Tuesday, January 28, 2020

Robert Vance Gentry obit

Robert Vance Gentry has died

 He was not on the list.



Robert V. Gentry was born during the Great Depression in Chattanooga, Tennessee. He died in his sleep at his son's home in Loma Linda, California on January 28, 2020. He was 86 years old. He was a research physicist whose area of expertise was the geophysical phenomena of radioactive halos. For thirteen years he was a visiting scientist in the Chemistry Division of the Oak Ridge National Laboratory, from Columbia Union College, Takoma Park, Maryland. After completing an M.S. in physics at the University of Florida in 1956, he spent several years in the defense industry in Fort Worth, Texas (Convair) and Orlando, Florida (The Martin Company). It was while in Orlando that Robert was introduced to Seventh-day Adventism through the It is Written television ministry and baptized following an evangelistic series by George Vandeman. He subsequently joined the physics departments of Walla Walla College and Columbia Union College. Robert authored numerous scientific publications in journals including Science and Nature. He was a member of the American Physical Society, American Association for the Advancement of Science, American Geophysical Union, Sigma Xi, the New York Academy of Sciences and listed in Who's Who in America. He authored Creation's Tiny Mystery and collaborated with the Adventist Media Center in the production of Fingerprints of Creation, The Young Age of the Earth and Center of the Universe. One his favorite Bible verses, Daniel 12:3 captures his desire to be found among the faithful who will stand at the last day. He is survived by his wife of 67 years, Patricia (Loma Linda), daughter Patti Guthrie (Mt. Shasta) and sons Michael (Norfolk, VA) and David (Loma Linda). Funeral arrangements and memorial service scheduled for February 14, 2020 at the Monticeto Memorial Park and Mortuary in Colton, California. A second memorial service is planned March 7, 2020 at the Knoxville First Seventh-day Adventist Church in Tennessee.

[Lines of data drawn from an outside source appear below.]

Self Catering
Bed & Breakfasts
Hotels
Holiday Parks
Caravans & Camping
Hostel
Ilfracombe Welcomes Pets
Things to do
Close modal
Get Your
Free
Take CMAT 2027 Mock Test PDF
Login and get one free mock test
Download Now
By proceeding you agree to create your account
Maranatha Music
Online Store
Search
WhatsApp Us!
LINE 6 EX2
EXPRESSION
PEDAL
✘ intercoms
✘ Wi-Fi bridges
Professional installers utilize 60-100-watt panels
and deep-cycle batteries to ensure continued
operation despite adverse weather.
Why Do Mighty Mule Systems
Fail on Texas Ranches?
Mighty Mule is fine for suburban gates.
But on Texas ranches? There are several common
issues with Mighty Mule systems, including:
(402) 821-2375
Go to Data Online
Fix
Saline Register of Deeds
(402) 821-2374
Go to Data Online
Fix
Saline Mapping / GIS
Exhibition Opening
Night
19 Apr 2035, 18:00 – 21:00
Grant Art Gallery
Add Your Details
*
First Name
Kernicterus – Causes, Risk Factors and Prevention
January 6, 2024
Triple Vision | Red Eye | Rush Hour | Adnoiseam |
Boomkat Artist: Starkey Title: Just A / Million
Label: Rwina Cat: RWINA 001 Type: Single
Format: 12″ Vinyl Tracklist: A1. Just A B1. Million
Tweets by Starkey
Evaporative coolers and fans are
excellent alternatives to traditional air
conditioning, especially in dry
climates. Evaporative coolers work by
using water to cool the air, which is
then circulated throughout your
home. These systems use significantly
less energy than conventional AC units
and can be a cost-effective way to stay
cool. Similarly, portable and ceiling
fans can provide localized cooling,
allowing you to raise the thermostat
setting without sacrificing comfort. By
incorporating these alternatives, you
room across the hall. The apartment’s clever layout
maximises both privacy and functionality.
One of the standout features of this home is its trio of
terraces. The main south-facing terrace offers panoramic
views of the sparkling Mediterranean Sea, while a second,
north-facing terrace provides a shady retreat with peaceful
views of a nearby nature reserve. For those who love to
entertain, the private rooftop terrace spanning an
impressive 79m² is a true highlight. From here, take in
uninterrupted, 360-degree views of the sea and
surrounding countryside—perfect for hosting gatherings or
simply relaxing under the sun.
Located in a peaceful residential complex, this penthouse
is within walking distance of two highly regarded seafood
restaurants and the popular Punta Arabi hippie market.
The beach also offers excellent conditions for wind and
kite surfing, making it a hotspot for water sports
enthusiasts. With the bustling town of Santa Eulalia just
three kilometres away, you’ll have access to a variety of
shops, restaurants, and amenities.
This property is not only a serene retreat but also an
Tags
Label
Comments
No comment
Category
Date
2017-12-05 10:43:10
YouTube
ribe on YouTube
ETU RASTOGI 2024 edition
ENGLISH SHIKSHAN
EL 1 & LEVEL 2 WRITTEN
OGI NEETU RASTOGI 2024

In 1981, Gentry was a defense witness in the McLean v. Arkansas case over the constitutional validity of Act 590 that mandated that "creation science" be given equal time in public schools with evolution. Act 590 was ruled to be unconstitutional (a verdict that was upheld by the Supreme Court in Edwards v. Aguillard).

Gentry has devised his own creationist cosmology and filed a lawsuit in 2001 against Los Alamos National Laboratory and Cornell University after personnel deleted ten of his papers about his cosmology from the public preprint server arXiv.[21] On 23 March 2004, Gentry's lawsuit against arXiv was dismissed by a Tennessee court on the grounds that it lacked territorial jurisdiction, as neither defendant in the case was considered to have a significant presence in the state of Tennessee.

His self-published book Creation's Tiny Mystery was reviewed by geologist Gregg Wilkerson, who said that it has several logical flaws and concluded that "the book is a source of much misinformation about current geologic thinking and confuses fact with interpretation." Wilkerson also noted that the book contains considerable autobiographical material and he observed that "[i]n general I don't think educators will find it's worth their time to tread through this creationist's whining." This criticism of Gentry's "frequent whining about discrimination" has also been made by fellow creationists, who concluded that "his scientific snubs resulted more from his own abrasive style than from his peculiar ideas", according to critic Ronald L. Numbers, a historian of science.